Written task
The answer must be every line from the entries below that includes "color".

Dataset records
________

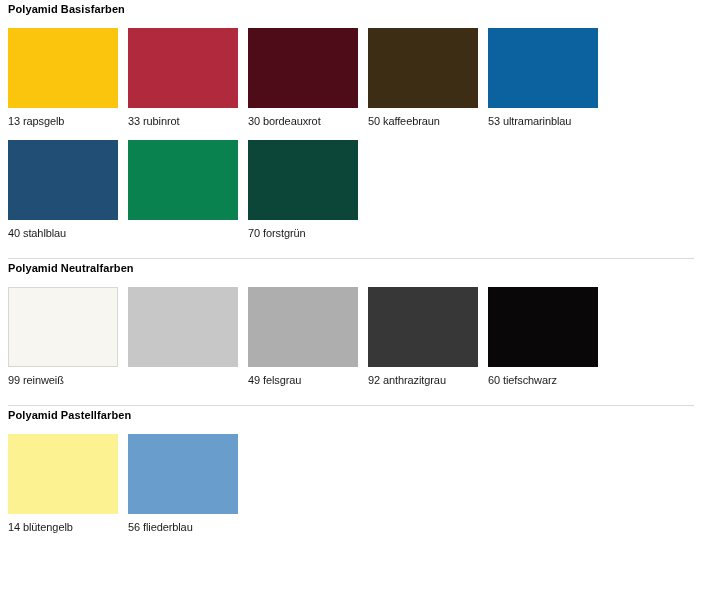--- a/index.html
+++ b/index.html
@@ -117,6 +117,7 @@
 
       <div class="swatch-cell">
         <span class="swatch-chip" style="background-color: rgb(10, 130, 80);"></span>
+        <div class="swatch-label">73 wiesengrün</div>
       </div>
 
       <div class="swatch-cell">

________

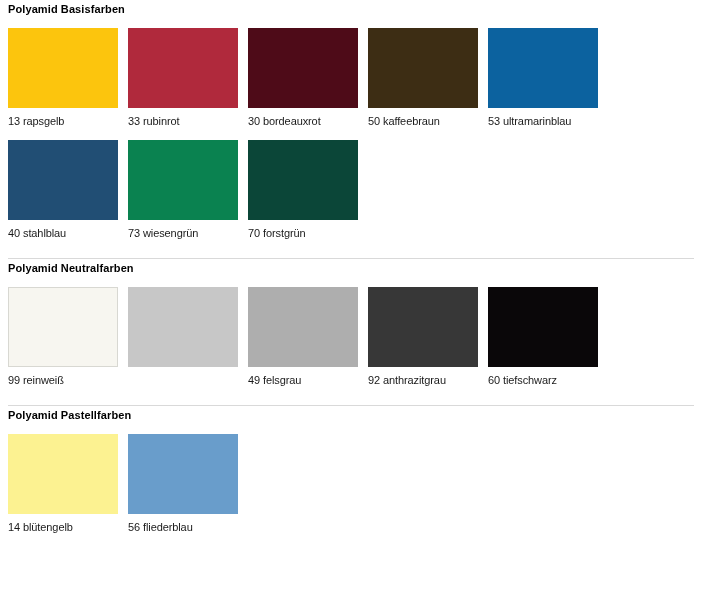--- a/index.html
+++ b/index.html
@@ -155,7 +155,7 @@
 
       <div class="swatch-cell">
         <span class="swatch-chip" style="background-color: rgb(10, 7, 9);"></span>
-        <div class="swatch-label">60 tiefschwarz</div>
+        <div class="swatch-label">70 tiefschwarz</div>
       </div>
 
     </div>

________

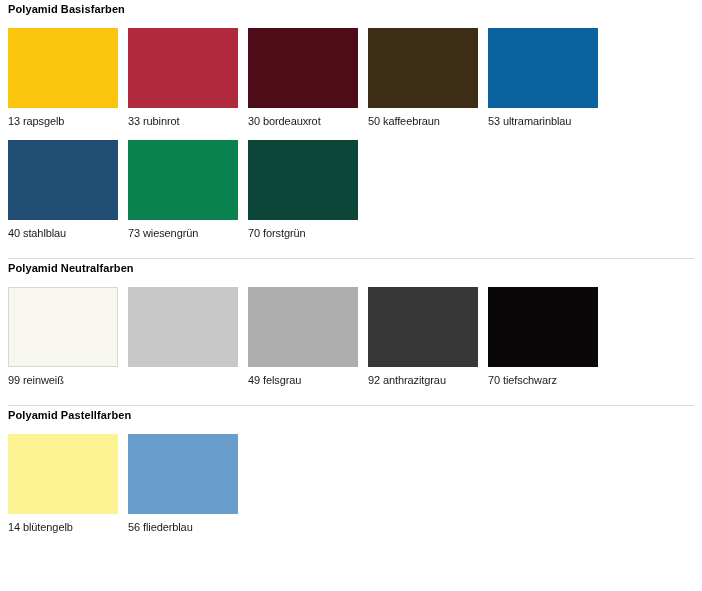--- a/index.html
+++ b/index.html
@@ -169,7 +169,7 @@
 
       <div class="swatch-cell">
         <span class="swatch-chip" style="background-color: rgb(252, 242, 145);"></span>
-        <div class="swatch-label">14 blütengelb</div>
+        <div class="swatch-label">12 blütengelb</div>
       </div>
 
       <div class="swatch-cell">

________

Written response
         <span class="swatch-chip" style="background-color: rgb(10, 130, 80);"></span>
         <span class="swatch-chip" style="background-color: rgb(10, 7, 9);"></span>
         <span class="swatch-chip" style="background-color: rgb(252, 242, 145);"></span>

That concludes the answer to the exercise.